■ **Work task**
Using the records below, write out the line with "Under every image write" and each line after it through the final one, exactly, and only those.

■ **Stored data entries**
[Start of section]

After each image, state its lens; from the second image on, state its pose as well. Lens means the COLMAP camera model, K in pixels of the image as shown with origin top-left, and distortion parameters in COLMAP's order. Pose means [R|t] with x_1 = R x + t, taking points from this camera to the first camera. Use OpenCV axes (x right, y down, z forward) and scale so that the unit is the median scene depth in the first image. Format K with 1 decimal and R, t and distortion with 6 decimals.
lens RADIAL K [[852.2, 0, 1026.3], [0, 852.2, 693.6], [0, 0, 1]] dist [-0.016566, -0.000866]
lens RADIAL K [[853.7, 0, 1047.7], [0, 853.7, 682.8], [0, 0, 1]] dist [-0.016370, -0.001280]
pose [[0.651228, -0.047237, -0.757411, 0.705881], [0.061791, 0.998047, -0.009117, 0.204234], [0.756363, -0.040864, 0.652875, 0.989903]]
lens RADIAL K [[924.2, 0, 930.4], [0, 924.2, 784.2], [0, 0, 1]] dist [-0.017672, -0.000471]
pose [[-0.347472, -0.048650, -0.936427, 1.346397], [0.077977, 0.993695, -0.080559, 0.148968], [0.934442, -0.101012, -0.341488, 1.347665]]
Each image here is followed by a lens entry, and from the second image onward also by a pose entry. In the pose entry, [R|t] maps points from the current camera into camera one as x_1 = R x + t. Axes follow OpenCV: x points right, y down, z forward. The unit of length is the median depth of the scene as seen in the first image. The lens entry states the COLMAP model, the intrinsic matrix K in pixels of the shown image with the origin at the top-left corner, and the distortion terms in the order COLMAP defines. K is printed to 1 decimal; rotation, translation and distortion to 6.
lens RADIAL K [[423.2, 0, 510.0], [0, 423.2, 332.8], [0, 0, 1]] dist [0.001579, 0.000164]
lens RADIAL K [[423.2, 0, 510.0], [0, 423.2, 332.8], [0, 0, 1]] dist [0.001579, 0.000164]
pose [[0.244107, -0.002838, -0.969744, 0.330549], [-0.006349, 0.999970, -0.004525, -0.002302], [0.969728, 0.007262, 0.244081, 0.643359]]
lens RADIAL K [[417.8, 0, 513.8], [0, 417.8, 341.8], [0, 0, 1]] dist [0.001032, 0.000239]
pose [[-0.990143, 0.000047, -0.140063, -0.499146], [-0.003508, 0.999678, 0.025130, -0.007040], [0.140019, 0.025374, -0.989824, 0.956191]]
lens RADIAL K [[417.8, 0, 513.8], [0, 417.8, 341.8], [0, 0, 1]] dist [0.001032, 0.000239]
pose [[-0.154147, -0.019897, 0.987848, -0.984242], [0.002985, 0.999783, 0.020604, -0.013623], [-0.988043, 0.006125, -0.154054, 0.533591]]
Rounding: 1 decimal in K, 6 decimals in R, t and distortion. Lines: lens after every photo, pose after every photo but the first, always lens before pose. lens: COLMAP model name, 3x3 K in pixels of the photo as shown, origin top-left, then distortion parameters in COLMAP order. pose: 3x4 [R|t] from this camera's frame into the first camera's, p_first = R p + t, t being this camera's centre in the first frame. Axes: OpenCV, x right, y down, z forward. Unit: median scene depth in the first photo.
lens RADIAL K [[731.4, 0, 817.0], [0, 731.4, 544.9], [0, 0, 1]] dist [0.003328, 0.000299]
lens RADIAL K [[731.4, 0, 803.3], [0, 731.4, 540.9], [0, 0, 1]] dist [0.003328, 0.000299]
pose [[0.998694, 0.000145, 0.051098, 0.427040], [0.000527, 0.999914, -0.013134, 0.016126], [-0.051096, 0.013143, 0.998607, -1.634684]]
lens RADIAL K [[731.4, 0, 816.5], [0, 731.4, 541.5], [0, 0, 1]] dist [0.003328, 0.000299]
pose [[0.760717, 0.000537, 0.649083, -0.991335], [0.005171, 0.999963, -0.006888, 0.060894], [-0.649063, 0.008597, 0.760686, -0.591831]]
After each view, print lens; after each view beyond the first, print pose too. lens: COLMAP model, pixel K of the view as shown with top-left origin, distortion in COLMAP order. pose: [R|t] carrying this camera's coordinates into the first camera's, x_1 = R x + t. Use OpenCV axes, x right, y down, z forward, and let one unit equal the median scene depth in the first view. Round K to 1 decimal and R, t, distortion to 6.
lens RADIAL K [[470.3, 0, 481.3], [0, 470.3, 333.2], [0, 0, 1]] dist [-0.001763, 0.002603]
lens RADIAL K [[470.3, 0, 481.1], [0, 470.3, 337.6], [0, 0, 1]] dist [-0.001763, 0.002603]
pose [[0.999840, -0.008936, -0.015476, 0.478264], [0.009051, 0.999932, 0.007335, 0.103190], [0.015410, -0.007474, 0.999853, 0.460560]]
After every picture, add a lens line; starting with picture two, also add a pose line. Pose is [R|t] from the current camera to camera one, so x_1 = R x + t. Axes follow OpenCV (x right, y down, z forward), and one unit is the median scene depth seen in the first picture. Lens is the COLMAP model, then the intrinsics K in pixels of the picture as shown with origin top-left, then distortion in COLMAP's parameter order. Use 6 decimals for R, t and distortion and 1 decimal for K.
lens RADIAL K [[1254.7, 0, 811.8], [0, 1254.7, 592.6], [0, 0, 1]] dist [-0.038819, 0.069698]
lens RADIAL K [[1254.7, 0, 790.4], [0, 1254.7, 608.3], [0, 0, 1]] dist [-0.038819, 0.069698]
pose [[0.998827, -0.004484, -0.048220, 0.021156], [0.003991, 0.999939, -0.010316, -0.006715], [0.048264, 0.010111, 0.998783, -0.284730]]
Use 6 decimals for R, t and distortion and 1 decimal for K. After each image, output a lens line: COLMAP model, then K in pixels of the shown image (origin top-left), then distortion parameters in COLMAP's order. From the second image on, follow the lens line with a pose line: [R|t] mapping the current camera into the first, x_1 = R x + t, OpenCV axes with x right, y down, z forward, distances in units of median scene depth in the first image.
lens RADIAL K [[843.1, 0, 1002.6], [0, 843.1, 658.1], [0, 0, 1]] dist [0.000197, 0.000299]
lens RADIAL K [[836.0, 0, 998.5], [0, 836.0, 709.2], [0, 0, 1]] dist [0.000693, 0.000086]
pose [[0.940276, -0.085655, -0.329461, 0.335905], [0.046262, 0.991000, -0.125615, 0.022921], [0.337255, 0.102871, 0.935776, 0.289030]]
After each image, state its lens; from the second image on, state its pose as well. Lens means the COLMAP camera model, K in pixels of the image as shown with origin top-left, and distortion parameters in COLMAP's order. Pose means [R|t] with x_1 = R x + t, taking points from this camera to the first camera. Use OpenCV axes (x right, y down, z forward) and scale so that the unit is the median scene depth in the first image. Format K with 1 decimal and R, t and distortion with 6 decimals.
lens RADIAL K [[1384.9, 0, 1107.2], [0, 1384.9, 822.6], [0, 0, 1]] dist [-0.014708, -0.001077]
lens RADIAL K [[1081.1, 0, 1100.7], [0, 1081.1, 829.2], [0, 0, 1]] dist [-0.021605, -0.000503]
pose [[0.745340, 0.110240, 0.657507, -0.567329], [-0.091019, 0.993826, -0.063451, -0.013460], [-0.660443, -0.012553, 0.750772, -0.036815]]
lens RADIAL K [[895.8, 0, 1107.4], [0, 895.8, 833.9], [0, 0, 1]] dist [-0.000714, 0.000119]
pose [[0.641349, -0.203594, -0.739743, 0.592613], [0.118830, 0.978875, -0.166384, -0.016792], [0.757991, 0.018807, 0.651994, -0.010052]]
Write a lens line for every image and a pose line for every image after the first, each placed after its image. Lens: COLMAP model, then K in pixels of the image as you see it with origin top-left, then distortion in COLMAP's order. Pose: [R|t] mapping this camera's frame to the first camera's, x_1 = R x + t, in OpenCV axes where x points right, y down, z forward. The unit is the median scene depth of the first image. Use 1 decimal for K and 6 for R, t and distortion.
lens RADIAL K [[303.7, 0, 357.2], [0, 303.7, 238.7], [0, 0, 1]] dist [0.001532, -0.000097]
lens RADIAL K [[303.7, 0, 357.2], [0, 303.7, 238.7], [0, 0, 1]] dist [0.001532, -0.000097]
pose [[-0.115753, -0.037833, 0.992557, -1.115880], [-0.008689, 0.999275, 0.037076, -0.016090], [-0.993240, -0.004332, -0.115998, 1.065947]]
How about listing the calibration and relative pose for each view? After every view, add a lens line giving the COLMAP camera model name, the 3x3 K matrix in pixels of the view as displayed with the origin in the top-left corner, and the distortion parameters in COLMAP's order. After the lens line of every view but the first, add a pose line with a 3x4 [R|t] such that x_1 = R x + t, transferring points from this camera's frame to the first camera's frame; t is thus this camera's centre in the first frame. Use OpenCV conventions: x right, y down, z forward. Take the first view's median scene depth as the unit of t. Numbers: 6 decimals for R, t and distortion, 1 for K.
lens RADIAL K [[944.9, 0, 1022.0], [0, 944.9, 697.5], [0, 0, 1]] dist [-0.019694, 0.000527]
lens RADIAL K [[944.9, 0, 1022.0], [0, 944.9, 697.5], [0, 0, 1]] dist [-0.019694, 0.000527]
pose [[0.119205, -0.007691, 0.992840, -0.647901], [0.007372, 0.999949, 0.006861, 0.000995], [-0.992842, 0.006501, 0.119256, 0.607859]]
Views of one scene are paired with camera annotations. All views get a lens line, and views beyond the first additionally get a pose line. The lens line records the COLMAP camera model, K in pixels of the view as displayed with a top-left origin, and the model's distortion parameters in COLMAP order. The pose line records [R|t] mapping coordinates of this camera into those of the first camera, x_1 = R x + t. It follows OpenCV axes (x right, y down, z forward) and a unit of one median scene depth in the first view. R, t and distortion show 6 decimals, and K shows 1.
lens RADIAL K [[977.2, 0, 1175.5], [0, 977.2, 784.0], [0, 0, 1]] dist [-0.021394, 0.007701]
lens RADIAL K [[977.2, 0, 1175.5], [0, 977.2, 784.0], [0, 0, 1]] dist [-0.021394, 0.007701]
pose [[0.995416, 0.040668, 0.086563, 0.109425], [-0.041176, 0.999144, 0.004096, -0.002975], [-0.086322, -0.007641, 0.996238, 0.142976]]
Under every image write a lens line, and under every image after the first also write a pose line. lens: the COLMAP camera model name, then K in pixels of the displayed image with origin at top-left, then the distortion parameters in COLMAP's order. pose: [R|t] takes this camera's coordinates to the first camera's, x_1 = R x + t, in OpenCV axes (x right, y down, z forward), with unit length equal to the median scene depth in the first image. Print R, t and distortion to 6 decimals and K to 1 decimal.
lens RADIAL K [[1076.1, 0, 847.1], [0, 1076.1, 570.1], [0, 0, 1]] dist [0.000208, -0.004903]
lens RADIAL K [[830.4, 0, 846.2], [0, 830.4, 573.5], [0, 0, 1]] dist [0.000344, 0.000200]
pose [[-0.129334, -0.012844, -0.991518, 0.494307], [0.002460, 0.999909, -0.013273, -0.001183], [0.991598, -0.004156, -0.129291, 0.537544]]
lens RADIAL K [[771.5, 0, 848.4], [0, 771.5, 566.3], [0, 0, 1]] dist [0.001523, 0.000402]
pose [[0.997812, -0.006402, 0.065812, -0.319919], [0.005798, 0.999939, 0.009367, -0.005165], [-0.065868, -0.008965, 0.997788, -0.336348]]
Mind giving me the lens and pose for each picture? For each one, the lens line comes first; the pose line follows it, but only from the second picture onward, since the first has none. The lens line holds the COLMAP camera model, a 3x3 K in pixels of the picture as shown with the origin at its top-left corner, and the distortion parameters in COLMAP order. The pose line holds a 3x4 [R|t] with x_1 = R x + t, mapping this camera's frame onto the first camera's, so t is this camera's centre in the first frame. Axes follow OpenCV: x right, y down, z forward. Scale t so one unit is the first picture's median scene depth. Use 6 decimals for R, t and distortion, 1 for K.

[End of section]

■ **Finished task**
Under every image write a lens line, and under every image after the first also write a pose line. lens: the COLMAP camera model name, then K in pixels of the displayed image with origin at top-left, then the distortion parameters in COLMAP's order. pose: [R|t] takes this camera's coordinates to the first camera's, x_1 = R x + t, in OpenCV axes (x right, y down, z forward), with unit length equal to the median scene depth in the first image. Print R, t and distortion to 6 decimals and K to 1 decimal.
lens RADIAL K [[1076.1, 0, 847.1], [0, 1076.1, 570.1], [0, 0, 1]] dist [0.000208, -0.004903]
lens RADIAL K [[830.4, 0, 846.2], [0, 830.4, 573.5], [0, 0, 1]] dist [0.000344, 0.000200]
pose [[-0.129334, -0.012844, -0.991518, 0.494307], [0.002460, 0.999909, -0.013273, -0.001183], [0.991598, -0.004156, -0.129291, 0.537544]]
lens RADIAL K [[771.5, 0, 848.4], [0, 771.5, 566.3], [0, 0, 1]] dist [0.001523, 0.000402]
pose [[0.997812, -0.006402, 0.065812, -0.319919], [0.005798, 0.999939, 0.009367, -0.005165], [-0.065868, -0.008965, 0.997788, -0.336348]]
Mind giving me the lens and pose for each picture? For each one, the lens line comes first; the pose line follows it, but only from the second picture onward, since the first has none. The lens line holds the COLMAP camera model, a 3x3 K in pixels of the picture as shown with the origin at its top-left corner, and the distortion parameters in COLMAP order. The pose line holds a 3x4 [R|t] with x_1 = R x + t, mapping this camera's frame onto the first camera's, so t is this camera's centre in the first frame. Axes follow OpenCV: x right, y down, z forward. Scale t so one unit is the first picture's median scene depth. Use 6 decimals for R, t and distortion, 1 for K.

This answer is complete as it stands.